L'aéroport de Toulouse-Blagnac, le 21 février 2021. — J.M. HAEDRICH/SIPA

Le Conseil d’Etat a suspendu ce vendredi l’obligation pour les Français rentrant de l’étranger de faire valoir des motifs impérieux, « car l’impact de ces déplacements est mineur sur la propagation de l’épidémie de Covid-19 », selon son communiqué.

En revanche, la plus haute des juridictions de l’ordre administratif maintient cette obligation pour les déplacements depuis ou vers les Antilles françaises, en estimant qu'« elle est justifiée par la volonté d’éviter les flux de touristes qui risqueraient d’aggraver la situation sanitaire sur place ».

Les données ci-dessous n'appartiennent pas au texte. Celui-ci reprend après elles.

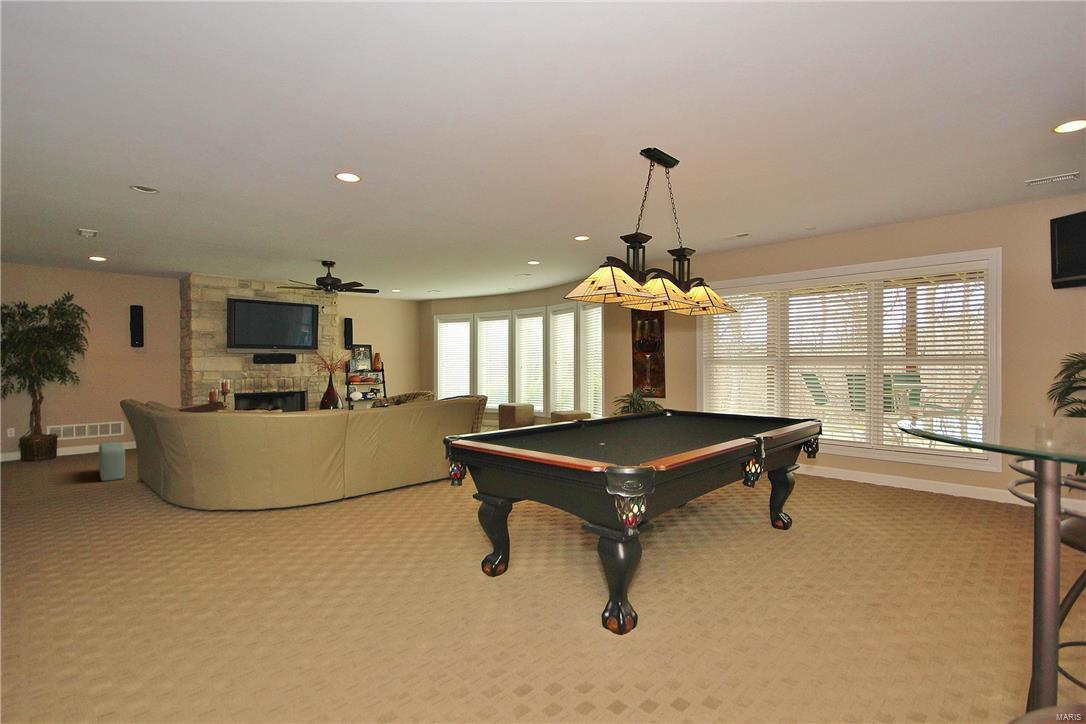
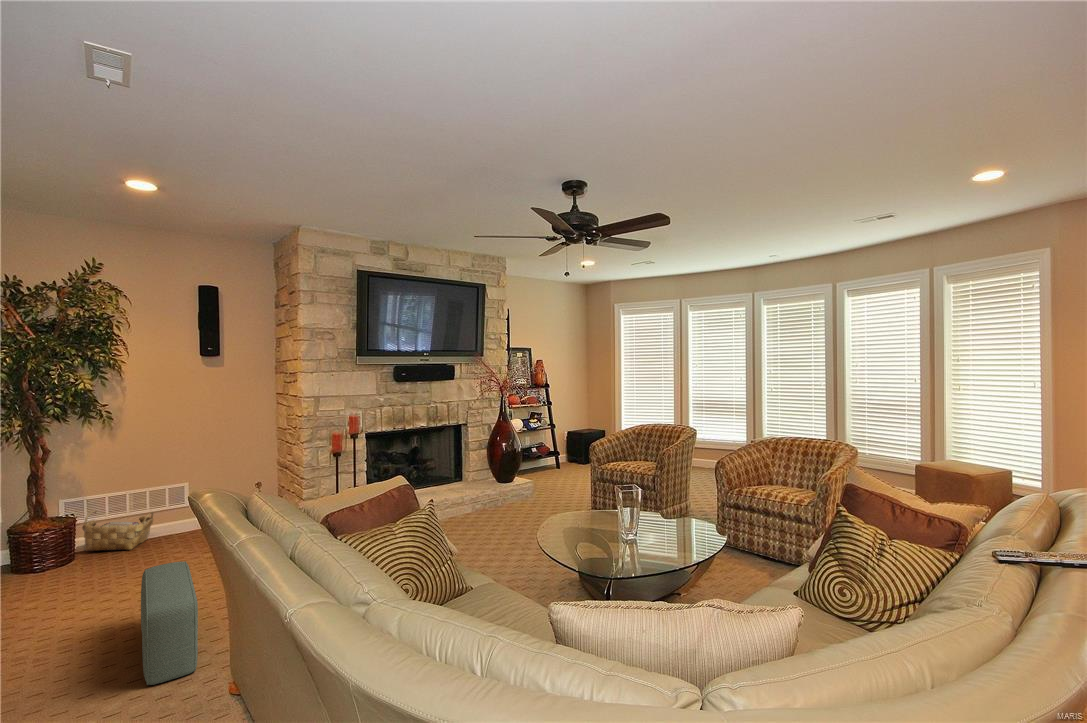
woven basket: none [61,432,103,454] -> present [82,510,154,551]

Depuis le 31 janvier, les voyageurs en provenance d’un pays extérieur à l’Union européenne étaient interdits d’entrée en France, y compris les Français. Ils ne pouvaient entrer sur le territoire que s’ils pouvaient faire valoir un motif familial, sanitaire ou professionnel « impérieux ».

Assouplissement des mesures pour des voyages en UE

Jeudi, le ministère français des Affaires étrangères a assoupli certaines mesures pour voyager vers et en direction de sept pays hors-Union européenne, dont la Grande-Bretagne, compte tenu de la circulation déjà très forte du variant britannique du Covid-19.

Une pétition avait été lancée le mois dernier, notamment par le Collectif des Français d’Amérique du Nord et une dizaine de représentants de Français de l’étranger, pour contester cette mesure. La pétition citait un article de la Déclaration universelle des droits de l’homme qui dispose que « toute personne a le droit […] de revenir dans son pays ». Selon des données du ministère des Affaires étrangères, quelque 2,5 millions de Français vivent à l’étranger, dont près de la moitié en Europe et 20 % aux Amériques.